**Work task A**
Answer these questions from the text on the Valley Forge Memorial Arch, one line each:
(i) What office did Champ Clark hold, according to the text?
(ii) On what date was the arch presented?
(iii) Which winter does the speech say the soldiers endured at Valley Forge?
**Work task B**
Name every person mentioned by name in the text on the Valley Forge Memorial Arch.
**Work task C**
Carry on the Valley Forge Memorial Arch speech, starting after its last sentence.

**Excerpt to read**
★ ★ ★ ★ ★ ★ ★

Presentation of the Memorial Arch to the Commonwealth of Pennsylvania

June 19, 1917
Library of Congress

Honorable Champ Clark, 36th Speaker of the U.S. House of Representatives, presents the Memorial Arch to the Commonwealth of Pennsylvania at Valley Forge Park on June 19, 1917. 

 

Photo of the National Memorial Arch at Valley Forge National Historic Park. Library of Congress

Governor Brumbaugh, President Sayen, Ladies and Gentlemen:

We stand today on ground hallowed by the unspeakable sufferings of as true a band of patriots as ever lived. We are assembled here to pay a tardy tribute to the deeds of a portion of the brave men who made us free. The story of Valley Forge is one of the most heroic and beyond all question the most pathetic chapter in the history of American armies. It required more courage and fortitude to freeze and starve in the cantonments here during the awful winter of 1777–78 than it did to charge the British Regulars in the open field or to assault them in the redoubts at Yorktown. Here in the winter of discontent our fortunes sank to the lowest point, but from this place Washington went forth conquering and to conquer and to become the foremost man of all the world.

★ ★ ★ ★ ★ ★ ★

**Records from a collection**
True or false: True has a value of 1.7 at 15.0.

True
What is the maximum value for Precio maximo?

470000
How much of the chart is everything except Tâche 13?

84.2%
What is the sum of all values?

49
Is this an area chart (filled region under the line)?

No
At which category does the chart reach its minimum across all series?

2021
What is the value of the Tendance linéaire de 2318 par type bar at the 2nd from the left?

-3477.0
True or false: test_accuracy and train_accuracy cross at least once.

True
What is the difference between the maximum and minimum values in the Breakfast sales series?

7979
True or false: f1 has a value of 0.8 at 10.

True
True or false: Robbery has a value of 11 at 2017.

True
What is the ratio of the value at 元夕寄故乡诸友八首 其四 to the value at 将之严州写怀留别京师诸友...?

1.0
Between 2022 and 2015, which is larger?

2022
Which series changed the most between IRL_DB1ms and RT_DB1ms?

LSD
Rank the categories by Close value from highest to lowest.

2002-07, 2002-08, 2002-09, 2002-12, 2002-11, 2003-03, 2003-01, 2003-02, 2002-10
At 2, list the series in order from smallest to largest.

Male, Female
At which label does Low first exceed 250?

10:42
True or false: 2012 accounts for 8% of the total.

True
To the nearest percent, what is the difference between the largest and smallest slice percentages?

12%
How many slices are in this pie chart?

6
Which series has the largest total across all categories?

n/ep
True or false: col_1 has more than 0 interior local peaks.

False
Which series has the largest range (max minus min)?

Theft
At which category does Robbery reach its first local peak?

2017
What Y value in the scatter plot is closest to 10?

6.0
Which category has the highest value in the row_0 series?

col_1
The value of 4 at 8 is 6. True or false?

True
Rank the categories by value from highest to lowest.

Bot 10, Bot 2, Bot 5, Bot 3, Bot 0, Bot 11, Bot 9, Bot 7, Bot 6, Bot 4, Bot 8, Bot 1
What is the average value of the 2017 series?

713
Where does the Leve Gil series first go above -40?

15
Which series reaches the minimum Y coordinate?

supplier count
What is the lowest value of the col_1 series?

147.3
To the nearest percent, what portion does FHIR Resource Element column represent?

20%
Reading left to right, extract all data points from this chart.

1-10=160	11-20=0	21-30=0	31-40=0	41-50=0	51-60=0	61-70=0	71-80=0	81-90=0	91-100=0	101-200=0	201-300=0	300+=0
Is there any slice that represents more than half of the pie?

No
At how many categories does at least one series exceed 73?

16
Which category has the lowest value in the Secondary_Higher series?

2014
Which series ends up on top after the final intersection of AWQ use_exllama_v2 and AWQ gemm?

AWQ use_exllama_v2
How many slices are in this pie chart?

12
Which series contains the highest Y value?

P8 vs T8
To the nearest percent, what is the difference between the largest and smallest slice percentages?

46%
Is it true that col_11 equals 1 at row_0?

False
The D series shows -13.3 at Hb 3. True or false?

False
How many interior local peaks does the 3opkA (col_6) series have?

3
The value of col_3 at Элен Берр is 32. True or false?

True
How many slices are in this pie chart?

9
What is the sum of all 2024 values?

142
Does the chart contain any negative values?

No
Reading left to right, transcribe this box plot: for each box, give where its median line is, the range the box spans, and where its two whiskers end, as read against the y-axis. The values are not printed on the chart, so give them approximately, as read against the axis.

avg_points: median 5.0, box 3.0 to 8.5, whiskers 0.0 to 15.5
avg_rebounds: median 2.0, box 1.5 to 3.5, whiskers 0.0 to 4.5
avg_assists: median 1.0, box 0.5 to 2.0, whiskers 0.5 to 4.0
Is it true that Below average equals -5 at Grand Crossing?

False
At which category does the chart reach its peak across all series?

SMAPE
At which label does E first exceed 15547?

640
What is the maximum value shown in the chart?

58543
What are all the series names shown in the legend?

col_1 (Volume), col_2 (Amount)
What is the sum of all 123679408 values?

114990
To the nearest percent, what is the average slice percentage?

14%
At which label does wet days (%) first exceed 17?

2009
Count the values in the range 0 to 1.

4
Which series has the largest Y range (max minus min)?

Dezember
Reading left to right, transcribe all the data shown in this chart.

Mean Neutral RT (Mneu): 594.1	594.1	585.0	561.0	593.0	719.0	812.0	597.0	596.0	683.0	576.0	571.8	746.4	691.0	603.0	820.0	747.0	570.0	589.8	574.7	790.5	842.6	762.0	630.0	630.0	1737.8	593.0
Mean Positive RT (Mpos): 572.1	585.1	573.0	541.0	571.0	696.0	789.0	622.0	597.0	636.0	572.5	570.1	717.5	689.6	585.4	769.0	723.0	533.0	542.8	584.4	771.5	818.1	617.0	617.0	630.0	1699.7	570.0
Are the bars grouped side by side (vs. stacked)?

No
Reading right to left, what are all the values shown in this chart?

★ ★ ★ ★ ★ ★ ★

**Response box A**
(i) He was the 36th Speaker of the U.S. House of Representatives.
(ii) June 19, 1917.
(iii) The winter of 1777–78.

**Response box B**
Champ Clark, Governor Brumbaugh, President Sayen, Washington

**Response box C**
By one of those strange accidents which puzzle even the philosophers, one of the best and most appreciative histories of the American Revolution ever written is by Sir George Otto Trevelyan, an Englishman, the nephew and biographer of Lord Macaulay. Describing Washington's encampment here, he says:

“That little village (Valley Forge), clustered at the bottom of a deep ravine, gave a name to what, as time goes on, bids fair to be the most celebrated encampment in the world's history.”

His prophecy has come true. It is the most famous encampment on the surface of the globe.

His accounts of that dreadful winter at Valley Forge is as graphic a piece of historical writing as can be found in the libraries of the world. It # too long, however, to be quoted here in full. One brief excerpt must suffice.

Speaking most feelingly of the foul slanders circulated about Washington while amid unparalleled horrors he was trying to secure for his ragged and hungry soldiers here the clothing, the food, and the medicine absolutely necessary to keep soul and body together, he says:

“Depressed and anxious, he was not perturbed out of measure, inasmuch as he believed himself to be in direct relations with an authority which was superior to Congress. The old ironmaster of Valley Forge, with whom he lodged, used to relate that one day, while strolling up the creek, he found the general's horse fastened to a sapling. Searching around he saw Washington in a thicket by the roadside on his knees in prayer, with tears running down his cheeks. The honest man, who was a Quaker preacher, “felt that he was upon holy ground, and withdrew unobserved. On re turning home he told his wife that the Nation would surely survive its troubles, because if there was anyone on earth that the Lord would listen to it was George Washington.”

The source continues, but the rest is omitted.